The four fundamental models that healthcare systems adhere to are:
• National health insurance model
• Bismarck model
• Uninsured model
• Beveridge model

A company or the government can privately own healthcare delivery facilities. All of these models vary in terms of how healthcare is provided as well as how it is funded. Taxation is used to pay for publicly financed services, whereas individual payments to a pooled fund.


How each of the four healthcare delivery models functions.

Beveridge model
The Minority Report of the Royal Commission on the Poor Law was published in 1909 and marked the beginning of a longer-running, more comprehensive effort to reform welfare systems in Britain. The Beveridge model is named after British economist Sir William Beveridge. In this report, he suggested a national healthcare system that would offer free medical care to everyone and be funded by taxes.
However, with the efforts of Nye Bevan, these findings would have resulted in changes to the policy. After his election, Bevan encountered vehement criticism from the British Medical Association and other lawmakers. He worked for Labour Party leader Clement Attlee.

The national healthcare system was the first of the four main healthcare models born in the United Kingdom. In this system, the government provides healthcare and pays for it almost exclusively through taxes. Government employees offer healthcare, and the government owns government-owned institutions. According to the King’s Fund, the UK’s National Health Service covers a population of over 67 million people under this framework.

It’s crucial to remember that this paradigm does not apply to British healthcare in all cases. One of the most noticeable is that most general practitioners, who offer primary healthcare, are either business owners or work for private firms. Additionally, the bulk of neighborhood pharmacies is privately owned.
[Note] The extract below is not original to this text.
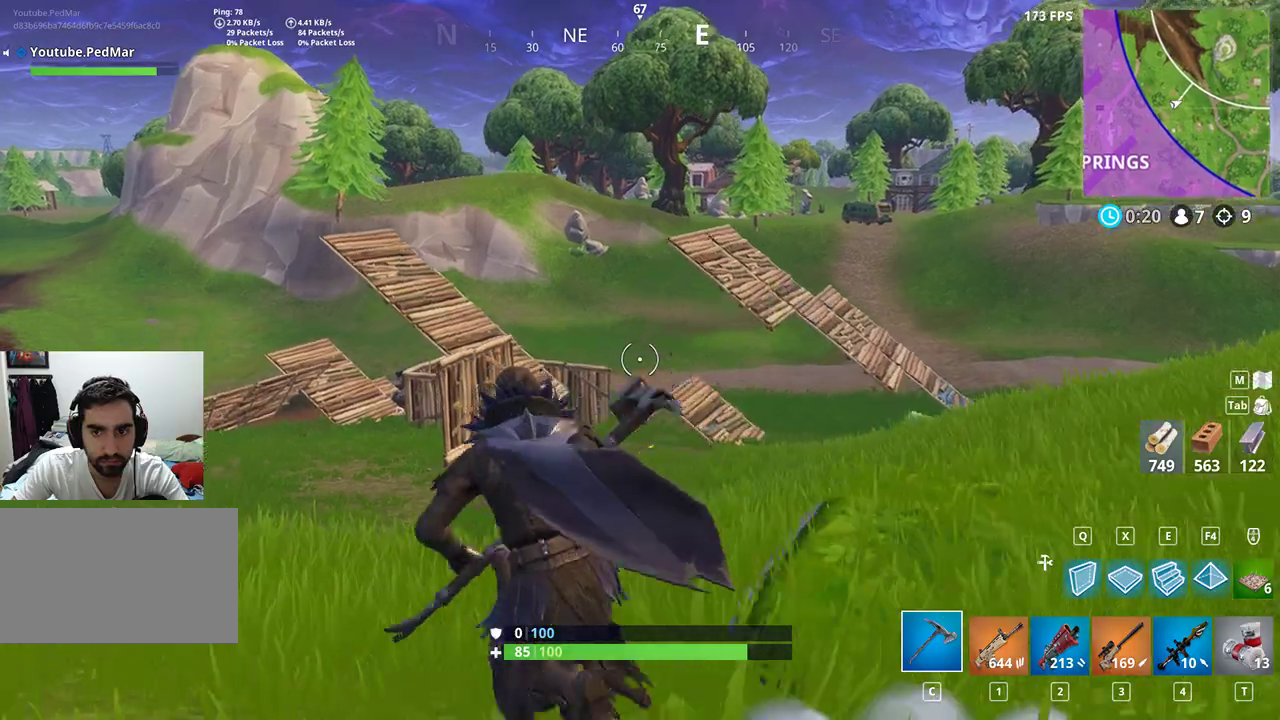
{"keys": ["d", "shift", "w"], "mouse": [], "events": [[133, "a", "up"], [200, "d", "down"]]}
The Beveridge model represents one of the most ambitious experiments in social policy of the twentieth century — the idea that a government could guarantee health for all its citizens from birth to death without a fee at the point of service fundamentally reshaped how democracies think about their obligations to citizens,

says Dr. Margaret Holloway, PhD, Professor of Health Policy at the London School of Economics and Political Science.

Bismarck model

The first chancellor of the German Empire was Otto von Bismarck. A succession of economic difficulties that the German Empire experienced under his leadership gave rise to the now-named after-him healthcare system. Due to the severe living conditions brought on by these crises, Bismarck proposed a national health insurance scheme in 1881. The legislation approving the system was passed in 1883, making it one of the oldest formalized health insurance frameworks in the world, as documented by the Commonwealth Fund’s International Health Policy Center.

In Germany, insurance premiums are paid to sickness funds or insurance firms through required salary deductions. These illness funds then pay back the healthcare institutions. Instead of using public funds obtained through taxation and government-owned clinics to give care, this approach funds both the funding and provision of healthcare through private sources. Germany currently operates with over 100 competing nonprofit sickness funds, according to Germany’s GKV-Spitzenverband, the national association of statutory health insurance funds.

The Bismarck model’s genius lies in its use of competition among nonprofit sickness funds to control costs while ensuring near-universal coverage — it demonstrates that mandatory social insurance and market mechanisms are not mutually exclusive,

says Dr. Thomas Reinhardt, DrPH, Associate Professor of International Health Systems at Johns Hopkins Bloomberg School of Public Health.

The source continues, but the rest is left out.